Читаем Far and Away: Reporting from the Brink of Change полностью

After lunch, worn out by the morning’s exertions, we would lie in the sun on big blue mats at the bow of the boat, and usually we would sail on to yet another wonder. Later we would have tea and biscuits and halvah and then disembark for the day’s site. Once it was a Greek theater built into the hillside, and once it was an eerie necropolis of the ancient Lycians, where the wealthy had had themselves placed in rock tombs that would last forever. We examined the inscriptions in the lost language of Lycia, and Andrew Hobson told us about modern efforts to break the code. Tom Johnson puzzled out the Greek epitaphs and translated them for us as we climbed with him to hear what funny things had happened on the way to a polis here, an acropolis there. Near Demre, Tom showed us where Gelasius the nut seller had carved his name into a theater wall, to claim a prime position at the top of the stairs in the main vomitory. Tom led us to the altar in Arykanda where the ancients worshipped Helios in the fifth century BC; and he sat with us beside the tomb of Archemdemos, son of Ermapios, in Üçağız.

Nothing was behind wire. Once or twice we had to pay an entrance fee at a famous site, but mostly the ruins we visited were empty, with wild thyme and clover growing between the stones. As we scrambled around, we felt as if we were the first travelers in these virgin realms of gold. It was the ancient world as it was discovered by the Romantics, and not the Disneyland museology of Pompeii or the scrubbed self-importance of tourist-trodden Delphi. Like the Victorians Sir Charles Fellows and Captain Spratt, we came upon the magnificent Roman theater at Myra and saw the church of St. Nicholas and the spectacular integrity of Arykanda, where Alexander the Great conquered and where Hadrian dallied. At the stadium there, a shepherd stumbled through with his flock; two old women in head scarves moved on to tilled fields below; and we were the only other human beings. Each place we saw was magnificent in its decay, and we felt how the mighty must once have looked on all this and despaired. We regarded it more humbly, carrying on with our watercolors but leaving no further marks on so rich a palimpsest.

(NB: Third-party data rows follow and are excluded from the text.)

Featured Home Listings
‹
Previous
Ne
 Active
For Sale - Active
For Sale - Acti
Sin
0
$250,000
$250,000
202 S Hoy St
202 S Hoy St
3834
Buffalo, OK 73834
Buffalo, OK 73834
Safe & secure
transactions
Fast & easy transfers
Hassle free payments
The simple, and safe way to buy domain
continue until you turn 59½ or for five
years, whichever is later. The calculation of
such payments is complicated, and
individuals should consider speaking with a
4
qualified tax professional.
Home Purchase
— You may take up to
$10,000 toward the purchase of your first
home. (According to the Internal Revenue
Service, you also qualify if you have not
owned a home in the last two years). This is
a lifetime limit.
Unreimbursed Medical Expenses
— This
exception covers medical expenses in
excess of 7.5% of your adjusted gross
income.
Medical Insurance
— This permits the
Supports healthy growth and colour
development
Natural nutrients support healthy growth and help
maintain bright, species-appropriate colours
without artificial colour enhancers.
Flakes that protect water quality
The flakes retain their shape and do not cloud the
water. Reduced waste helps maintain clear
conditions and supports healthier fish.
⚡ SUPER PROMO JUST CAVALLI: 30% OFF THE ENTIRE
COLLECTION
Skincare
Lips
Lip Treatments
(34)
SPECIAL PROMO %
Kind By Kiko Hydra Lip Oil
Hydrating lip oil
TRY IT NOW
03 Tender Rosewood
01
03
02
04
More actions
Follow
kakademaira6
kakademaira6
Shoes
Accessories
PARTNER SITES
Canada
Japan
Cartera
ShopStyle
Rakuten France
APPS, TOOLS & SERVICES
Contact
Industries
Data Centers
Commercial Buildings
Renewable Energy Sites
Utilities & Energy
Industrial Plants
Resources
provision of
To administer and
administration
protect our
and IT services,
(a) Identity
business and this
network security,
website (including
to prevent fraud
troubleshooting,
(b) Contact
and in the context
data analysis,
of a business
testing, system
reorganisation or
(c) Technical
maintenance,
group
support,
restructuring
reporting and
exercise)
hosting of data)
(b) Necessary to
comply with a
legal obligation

The hills we painted were everywhere purple with blossom, and the red-roofed village houses were weighted with bougainvillea. No one had ever been more free from gray than we were as we sat here or there, recording our impressions of the crenellated rocks, while Susannah looked over our shoulders. “I want to see what the form of that pediment makes you feel,” said Susannah. “Think from the edges in.” Our work was quick, sketchy, expressive.

Then we would leave, perhaps to see another tomb with a view; or perhaps if we were near a village, we would sit in a bar and drink aniseed-perfumed raki. We might buy kilims and postcards and old Armenian silver belts, or we might run into some local who was a friend of Tom’s or of a crew member’s and climb with him into hidden streets where women with a few gold teeth were doing laundry and cooking, and where men, fat with success, sat smoking and playing backgammon. “A man without a belly,” our captain, Hasan, told us, “is like a house without a balcony.” Sometimes the chaps in our party went to see the village barber, who would shave us with a straight razor, massage our faces and shoulders, and comb and oil our hair. Consuming plates of Turkish delight back on the boat, we balconied ourselves like some sultan’s palace, then went swimming in the lingering twilight, our paintings strewn about the deck.

Usually around nine, we sat outside again. The sun would at last be setting, and Ibrahim would bring us more wonders from the kitchen below: roasted meats and spiced chicken and stuffed eggplant. When the moon was up, we played charades or told stories, and we drank more raki, and talked more about art or lapsed into epigrams and aphorisms, everyone’s wits sharpened by our intense pleasure. On the night of the full moon, we turned off all the electricity; the crew put orange peel on the candles to scent the air, and Andrew Hobson picked up The Iliad and read us the narration of Hera’s seduction of Zeus. Then we went for a midnight swim, splashing one another with luminescent water. Even the crew joined in the fun: the captain did a belly dance that put us all to shame.

“Listen,” someone said in the small hours. “You can hear the bells the goats are wearing. They’re awake, too.”

We were all silent for a moment.

“That’s the ice jingling in Jasper’s glass,” someone else said.

So it was, that time. But in the light of the moon we did see the goats, wild goats without bells, climbing up and down the hills. That night, most of us slept side by side on the foredeck, waking up suddenly when rosy-fingered dawn touched us and turned the stones all around an unsaturated pink. We drifted back in and then out of sleep until Ibrahim brought our coffee.